Available data section start

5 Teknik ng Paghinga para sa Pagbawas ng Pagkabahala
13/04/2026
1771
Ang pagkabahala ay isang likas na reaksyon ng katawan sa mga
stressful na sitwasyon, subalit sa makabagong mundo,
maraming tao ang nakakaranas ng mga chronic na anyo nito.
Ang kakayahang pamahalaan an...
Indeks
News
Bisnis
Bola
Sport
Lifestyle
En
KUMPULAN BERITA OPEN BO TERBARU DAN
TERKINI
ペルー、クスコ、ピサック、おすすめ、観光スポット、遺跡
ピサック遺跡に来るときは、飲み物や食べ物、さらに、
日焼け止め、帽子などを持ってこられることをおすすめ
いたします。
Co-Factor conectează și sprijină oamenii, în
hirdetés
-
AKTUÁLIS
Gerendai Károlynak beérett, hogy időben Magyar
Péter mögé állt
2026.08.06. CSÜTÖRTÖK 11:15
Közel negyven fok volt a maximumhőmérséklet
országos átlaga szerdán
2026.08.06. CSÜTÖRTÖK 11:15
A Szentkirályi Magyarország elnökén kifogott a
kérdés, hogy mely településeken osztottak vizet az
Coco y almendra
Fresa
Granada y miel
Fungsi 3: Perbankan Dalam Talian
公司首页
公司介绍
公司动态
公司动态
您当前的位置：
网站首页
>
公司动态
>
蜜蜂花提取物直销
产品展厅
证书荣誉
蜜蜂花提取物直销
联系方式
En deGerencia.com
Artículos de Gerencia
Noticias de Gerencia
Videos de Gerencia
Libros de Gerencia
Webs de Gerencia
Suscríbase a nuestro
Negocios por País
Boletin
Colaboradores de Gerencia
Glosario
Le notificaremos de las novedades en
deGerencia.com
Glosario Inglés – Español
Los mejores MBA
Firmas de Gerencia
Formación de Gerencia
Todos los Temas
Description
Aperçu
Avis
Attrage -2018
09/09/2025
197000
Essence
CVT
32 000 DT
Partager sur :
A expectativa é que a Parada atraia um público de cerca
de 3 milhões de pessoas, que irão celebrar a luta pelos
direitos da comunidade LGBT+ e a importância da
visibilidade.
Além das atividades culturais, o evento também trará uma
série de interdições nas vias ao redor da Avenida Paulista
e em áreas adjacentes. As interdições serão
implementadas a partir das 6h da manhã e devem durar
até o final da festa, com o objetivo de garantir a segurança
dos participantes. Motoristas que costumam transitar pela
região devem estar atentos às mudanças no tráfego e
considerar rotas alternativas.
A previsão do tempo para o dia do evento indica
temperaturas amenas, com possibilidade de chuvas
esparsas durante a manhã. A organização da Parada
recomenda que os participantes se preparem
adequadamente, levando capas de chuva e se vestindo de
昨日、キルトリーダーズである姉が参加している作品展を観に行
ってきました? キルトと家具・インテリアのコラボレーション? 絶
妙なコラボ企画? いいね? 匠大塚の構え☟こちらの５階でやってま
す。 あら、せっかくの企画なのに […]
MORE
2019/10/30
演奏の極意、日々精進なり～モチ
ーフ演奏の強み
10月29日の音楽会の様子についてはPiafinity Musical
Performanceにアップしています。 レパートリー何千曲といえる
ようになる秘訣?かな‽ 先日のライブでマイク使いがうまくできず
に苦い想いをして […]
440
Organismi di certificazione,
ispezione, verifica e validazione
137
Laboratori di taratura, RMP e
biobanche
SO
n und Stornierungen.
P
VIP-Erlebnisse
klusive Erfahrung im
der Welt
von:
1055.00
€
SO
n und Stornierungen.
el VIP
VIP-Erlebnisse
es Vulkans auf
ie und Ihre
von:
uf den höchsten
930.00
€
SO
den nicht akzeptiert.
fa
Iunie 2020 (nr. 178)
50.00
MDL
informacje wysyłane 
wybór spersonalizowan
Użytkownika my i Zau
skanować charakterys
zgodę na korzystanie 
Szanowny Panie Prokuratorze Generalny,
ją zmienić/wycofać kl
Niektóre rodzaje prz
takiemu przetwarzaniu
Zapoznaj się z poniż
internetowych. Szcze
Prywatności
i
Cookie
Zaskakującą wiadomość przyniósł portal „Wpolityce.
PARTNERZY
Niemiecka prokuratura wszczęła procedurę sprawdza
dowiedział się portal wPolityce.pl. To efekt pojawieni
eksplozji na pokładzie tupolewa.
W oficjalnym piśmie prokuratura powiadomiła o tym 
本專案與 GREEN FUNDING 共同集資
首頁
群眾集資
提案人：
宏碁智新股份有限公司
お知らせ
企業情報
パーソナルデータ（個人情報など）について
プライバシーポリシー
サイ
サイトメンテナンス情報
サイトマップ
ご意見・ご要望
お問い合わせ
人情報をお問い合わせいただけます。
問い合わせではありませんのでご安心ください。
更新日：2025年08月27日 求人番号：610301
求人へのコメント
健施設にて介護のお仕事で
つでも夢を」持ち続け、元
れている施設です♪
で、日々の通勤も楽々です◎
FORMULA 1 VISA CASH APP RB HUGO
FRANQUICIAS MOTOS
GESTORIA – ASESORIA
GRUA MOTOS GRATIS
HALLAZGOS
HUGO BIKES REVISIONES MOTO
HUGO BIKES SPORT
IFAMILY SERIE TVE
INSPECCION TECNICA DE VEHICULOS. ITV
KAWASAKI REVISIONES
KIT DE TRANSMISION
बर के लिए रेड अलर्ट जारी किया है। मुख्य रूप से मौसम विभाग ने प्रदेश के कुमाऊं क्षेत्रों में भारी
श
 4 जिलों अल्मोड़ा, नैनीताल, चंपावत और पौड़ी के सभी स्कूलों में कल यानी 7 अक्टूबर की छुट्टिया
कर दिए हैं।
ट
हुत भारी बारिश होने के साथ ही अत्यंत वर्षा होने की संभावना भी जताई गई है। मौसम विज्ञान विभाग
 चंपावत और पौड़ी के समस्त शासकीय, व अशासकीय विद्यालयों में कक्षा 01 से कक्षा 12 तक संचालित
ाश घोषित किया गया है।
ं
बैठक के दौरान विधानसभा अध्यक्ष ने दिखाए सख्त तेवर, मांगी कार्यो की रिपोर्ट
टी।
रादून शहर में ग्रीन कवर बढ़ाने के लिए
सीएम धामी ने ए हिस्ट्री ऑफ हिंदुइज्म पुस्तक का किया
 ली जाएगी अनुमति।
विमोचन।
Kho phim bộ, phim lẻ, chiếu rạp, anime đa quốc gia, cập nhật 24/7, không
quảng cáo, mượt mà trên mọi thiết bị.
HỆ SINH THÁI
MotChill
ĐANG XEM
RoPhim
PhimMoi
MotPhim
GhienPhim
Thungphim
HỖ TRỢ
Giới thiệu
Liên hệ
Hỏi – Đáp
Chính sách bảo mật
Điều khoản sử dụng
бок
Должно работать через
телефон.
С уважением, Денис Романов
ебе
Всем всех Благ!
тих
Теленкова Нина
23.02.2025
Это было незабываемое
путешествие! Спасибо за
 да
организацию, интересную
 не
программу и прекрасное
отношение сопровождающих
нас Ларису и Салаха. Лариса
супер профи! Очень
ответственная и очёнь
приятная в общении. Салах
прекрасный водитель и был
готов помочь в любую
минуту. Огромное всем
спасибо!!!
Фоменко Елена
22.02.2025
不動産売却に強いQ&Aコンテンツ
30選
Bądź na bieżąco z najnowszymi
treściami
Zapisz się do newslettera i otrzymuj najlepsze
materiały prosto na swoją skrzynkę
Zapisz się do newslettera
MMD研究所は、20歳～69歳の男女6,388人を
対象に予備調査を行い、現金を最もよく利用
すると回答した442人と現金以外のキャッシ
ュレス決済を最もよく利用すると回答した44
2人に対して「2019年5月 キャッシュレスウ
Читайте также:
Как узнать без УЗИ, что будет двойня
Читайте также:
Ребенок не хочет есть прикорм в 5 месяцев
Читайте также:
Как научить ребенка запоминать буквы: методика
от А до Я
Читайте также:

Available data section end

Which lines in the data above contain the word "Zapisz", matching uppercase and lowercase? Copy every such line.

◆ Answer below:
Zapisz się do newslettera i otrzymuj najlepsze
Zapisz się do newslettera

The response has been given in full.